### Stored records
===

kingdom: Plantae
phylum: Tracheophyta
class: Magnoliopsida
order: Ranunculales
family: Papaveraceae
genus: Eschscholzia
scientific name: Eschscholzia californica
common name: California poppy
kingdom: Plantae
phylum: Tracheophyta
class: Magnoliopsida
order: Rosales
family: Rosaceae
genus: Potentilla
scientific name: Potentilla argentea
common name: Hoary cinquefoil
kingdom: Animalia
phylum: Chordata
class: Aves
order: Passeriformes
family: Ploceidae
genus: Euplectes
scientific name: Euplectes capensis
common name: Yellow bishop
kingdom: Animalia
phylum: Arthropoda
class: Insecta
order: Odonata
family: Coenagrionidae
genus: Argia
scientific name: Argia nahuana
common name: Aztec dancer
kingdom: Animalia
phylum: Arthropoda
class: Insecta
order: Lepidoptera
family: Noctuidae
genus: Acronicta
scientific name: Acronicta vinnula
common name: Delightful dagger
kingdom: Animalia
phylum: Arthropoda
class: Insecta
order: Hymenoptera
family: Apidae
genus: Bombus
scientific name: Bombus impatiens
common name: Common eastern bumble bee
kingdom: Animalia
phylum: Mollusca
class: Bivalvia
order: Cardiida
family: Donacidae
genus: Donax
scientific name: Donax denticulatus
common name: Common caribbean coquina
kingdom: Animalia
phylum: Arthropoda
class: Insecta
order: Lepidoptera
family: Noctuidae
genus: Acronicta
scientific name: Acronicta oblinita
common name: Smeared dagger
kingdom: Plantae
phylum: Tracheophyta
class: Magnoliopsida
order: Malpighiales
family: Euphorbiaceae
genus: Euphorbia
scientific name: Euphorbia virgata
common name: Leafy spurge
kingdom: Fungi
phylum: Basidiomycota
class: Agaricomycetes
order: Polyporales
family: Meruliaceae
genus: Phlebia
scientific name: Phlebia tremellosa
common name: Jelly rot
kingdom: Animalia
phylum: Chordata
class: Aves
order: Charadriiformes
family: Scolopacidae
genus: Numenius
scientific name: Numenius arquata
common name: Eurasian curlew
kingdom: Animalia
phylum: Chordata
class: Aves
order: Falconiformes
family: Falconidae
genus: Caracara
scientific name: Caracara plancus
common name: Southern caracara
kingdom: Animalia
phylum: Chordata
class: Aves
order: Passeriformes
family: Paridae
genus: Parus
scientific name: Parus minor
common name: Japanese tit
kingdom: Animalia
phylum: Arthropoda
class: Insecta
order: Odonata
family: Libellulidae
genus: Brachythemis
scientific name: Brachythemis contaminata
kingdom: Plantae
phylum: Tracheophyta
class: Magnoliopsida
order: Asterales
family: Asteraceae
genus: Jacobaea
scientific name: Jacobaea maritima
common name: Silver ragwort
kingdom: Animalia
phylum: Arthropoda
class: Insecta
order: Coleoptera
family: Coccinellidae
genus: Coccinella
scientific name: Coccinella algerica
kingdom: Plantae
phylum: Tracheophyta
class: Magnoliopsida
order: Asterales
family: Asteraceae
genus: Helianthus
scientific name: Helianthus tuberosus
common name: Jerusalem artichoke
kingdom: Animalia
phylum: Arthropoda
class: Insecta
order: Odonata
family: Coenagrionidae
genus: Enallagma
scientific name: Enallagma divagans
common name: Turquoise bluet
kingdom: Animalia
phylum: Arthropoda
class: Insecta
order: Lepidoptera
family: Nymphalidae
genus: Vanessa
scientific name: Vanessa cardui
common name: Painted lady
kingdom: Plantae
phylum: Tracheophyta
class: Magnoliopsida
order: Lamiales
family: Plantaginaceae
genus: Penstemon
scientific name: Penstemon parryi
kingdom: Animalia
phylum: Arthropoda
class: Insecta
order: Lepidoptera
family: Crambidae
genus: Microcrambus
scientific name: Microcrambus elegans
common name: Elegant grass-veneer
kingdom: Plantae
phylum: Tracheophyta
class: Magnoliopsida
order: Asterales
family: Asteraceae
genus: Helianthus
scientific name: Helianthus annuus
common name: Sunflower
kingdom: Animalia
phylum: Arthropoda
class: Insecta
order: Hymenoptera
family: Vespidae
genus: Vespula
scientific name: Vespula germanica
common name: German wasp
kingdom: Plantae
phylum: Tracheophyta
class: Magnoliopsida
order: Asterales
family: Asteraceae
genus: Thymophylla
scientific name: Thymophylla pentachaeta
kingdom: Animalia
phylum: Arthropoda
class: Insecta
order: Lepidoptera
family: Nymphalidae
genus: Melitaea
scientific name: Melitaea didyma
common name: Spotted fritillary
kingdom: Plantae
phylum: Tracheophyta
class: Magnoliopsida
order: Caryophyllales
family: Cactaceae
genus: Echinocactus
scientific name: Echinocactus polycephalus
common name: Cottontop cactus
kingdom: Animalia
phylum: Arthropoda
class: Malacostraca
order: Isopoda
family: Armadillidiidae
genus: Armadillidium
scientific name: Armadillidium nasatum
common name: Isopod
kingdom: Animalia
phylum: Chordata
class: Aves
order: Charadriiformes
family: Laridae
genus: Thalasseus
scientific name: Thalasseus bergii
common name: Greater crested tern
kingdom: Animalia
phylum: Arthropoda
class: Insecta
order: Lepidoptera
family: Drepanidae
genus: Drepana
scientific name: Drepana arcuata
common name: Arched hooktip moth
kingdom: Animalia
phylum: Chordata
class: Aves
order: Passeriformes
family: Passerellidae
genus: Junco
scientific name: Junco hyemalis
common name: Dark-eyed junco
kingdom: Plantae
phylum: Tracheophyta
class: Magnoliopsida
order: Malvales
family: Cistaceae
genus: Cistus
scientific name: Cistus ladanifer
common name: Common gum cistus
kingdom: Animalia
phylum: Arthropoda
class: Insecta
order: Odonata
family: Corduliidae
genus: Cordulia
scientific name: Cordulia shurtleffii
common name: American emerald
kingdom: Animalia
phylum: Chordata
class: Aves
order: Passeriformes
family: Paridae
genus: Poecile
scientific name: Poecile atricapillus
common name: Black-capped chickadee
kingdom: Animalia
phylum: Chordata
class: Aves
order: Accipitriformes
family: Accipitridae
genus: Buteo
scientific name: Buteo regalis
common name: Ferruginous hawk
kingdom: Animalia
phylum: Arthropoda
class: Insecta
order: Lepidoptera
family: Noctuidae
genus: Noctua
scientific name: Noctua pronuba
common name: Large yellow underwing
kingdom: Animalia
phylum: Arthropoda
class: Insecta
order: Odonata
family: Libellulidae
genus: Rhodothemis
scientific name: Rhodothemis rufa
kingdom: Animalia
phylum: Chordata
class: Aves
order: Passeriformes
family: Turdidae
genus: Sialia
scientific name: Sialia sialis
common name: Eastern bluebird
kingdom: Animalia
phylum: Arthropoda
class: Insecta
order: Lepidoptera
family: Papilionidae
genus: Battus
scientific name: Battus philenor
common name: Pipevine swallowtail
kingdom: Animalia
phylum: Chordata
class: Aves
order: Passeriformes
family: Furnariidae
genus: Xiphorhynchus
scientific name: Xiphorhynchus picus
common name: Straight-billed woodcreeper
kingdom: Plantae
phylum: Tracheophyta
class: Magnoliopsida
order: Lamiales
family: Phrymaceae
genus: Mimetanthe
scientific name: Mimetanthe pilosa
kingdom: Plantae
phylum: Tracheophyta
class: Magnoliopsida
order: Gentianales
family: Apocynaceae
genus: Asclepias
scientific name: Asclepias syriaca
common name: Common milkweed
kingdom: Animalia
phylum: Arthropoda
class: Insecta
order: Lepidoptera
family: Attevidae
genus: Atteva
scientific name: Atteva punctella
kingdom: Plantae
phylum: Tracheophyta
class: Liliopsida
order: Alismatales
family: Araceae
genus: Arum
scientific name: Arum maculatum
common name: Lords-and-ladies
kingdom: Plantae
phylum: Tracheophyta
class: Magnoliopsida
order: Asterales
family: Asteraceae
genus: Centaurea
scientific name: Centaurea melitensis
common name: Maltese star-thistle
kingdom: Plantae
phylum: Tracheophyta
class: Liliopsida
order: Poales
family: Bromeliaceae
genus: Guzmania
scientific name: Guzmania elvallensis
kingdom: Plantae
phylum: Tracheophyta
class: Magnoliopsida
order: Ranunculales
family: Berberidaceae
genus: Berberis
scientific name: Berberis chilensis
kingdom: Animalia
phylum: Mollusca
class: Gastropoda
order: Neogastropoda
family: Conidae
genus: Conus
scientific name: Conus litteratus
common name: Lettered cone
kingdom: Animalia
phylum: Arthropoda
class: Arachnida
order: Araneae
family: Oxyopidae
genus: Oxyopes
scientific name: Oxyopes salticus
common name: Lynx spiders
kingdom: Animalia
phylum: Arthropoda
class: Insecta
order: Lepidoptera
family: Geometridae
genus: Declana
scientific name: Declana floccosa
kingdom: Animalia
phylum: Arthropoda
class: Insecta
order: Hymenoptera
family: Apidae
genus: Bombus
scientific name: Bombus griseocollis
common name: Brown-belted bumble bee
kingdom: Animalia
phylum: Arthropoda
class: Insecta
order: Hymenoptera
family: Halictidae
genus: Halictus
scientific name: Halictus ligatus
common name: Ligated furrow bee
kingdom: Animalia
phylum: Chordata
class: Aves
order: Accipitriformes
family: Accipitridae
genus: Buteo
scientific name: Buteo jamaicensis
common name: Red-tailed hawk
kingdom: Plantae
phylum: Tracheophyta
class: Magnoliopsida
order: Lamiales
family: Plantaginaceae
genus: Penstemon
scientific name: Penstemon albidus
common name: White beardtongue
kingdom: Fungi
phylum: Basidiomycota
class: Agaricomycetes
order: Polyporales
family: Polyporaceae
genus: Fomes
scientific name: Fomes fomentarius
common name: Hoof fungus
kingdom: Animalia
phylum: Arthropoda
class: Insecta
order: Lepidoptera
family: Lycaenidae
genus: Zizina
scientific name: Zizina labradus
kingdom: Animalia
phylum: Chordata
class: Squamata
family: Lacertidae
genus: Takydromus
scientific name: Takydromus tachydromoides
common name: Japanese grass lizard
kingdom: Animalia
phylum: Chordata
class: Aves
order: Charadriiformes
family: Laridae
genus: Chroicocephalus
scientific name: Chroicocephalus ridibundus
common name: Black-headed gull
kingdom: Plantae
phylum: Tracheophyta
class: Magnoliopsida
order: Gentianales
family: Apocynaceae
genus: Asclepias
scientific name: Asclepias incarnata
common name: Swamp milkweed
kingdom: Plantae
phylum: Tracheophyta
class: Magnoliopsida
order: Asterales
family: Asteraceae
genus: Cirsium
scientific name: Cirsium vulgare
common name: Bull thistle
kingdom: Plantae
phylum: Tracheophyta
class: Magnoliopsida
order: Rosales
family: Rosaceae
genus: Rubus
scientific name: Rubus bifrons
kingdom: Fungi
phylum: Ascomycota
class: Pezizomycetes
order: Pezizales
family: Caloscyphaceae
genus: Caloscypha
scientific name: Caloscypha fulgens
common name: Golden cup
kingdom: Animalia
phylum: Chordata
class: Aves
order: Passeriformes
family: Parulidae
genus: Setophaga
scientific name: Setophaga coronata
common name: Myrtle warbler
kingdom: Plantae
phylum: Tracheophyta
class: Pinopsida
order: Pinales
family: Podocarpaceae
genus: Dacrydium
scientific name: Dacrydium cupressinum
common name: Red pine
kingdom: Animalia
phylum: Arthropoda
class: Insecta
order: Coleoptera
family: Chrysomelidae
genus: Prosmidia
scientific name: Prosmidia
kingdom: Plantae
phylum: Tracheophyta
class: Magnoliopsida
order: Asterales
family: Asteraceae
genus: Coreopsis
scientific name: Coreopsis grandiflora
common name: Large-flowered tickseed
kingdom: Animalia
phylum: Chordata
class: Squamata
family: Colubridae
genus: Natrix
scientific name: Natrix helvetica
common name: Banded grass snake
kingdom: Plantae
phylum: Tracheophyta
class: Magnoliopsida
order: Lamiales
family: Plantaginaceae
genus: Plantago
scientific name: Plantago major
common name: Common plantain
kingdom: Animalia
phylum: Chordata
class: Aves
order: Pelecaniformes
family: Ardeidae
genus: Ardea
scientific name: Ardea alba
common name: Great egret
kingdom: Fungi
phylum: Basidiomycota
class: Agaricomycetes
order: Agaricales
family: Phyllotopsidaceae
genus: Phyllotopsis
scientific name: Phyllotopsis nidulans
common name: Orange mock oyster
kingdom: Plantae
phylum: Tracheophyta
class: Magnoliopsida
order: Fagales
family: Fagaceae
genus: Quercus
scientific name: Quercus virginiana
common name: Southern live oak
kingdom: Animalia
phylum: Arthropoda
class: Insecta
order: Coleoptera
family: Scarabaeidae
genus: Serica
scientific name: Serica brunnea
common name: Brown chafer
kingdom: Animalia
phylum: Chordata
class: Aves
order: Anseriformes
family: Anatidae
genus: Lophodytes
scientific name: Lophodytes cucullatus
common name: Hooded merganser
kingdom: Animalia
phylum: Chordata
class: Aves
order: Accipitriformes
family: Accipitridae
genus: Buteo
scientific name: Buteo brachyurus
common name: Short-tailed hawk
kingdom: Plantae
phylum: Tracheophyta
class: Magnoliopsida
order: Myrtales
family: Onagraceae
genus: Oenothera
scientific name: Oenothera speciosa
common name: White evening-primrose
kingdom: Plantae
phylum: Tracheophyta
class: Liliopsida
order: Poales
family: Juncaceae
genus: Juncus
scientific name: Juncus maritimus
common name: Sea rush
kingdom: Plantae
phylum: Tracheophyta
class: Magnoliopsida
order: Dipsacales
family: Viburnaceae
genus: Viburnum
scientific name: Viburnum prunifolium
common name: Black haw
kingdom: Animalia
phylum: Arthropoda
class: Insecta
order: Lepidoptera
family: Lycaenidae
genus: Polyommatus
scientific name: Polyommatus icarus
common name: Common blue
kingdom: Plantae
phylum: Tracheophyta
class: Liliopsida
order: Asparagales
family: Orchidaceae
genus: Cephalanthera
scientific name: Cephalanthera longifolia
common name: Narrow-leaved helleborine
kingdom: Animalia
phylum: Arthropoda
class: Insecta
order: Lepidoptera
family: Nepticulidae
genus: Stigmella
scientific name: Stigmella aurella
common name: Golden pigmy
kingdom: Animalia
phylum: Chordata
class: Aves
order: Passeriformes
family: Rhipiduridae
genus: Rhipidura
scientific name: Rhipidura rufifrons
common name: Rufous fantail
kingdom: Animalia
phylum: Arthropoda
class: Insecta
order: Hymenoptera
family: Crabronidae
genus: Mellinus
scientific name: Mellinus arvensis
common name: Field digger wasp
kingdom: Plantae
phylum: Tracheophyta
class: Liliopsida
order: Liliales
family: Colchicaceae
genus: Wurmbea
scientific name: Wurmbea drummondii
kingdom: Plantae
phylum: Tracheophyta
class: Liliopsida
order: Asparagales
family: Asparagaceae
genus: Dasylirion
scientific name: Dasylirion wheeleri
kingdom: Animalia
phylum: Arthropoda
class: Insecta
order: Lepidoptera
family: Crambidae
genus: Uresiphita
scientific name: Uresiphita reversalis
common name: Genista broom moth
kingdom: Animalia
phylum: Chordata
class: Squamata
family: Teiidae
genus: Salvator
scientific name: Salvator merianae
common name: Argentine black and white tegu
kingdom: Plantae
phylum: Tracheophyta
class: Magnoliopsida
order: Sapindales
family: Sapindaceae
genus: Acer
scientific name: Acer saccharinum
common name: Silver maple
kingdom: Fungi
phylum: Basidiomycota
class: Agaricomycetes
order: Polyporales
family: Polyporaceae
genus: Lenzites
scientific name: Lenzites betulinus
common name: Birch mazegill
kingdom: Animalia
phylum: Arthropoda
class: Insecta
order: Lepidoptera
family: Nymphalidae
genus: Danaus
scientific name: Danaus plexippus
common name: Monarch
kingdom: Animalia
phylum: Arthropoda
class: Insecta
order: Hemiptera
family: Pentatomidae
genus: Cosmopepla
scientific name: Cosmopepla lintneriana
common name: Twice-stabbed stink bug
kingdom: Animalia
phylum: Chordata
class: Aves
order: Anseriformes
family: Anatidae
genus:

===

### Brief
Begin at the line that has "common name: Lords-and-ladies" and stop after the line that has "genus: Conus". Rewrite those lines, changing "phylum" to "division" and leaving everything else as it stands.

### Final answer
common name: Lords-and-ladies
kingdom: Plantae
division: Tracheophyta
class: Magnoliopsida
order: Asterales
family: Asteraceae
genus: Centaurea
scientific name: Centaurea melitensis
common name: Maltese star-thistle
kingdom: Plantae
division: Tracheophyta
class: Liliopsida
order: Poales
family: Bromeliaceae
genus: Guzmania
scientific name: Guzmania elvallensis
kingdom: Plantae
division: Tracheophyta
class: Magnoliopsida
order: Ranunculales
family: Berberidaceae
genus: Berberis
scientific name: Berberis chilensis
kingdom: Animalia
division: Mollusca
class: Gastropoda
order: Neogastropoda
family: Conidae
genus: Conus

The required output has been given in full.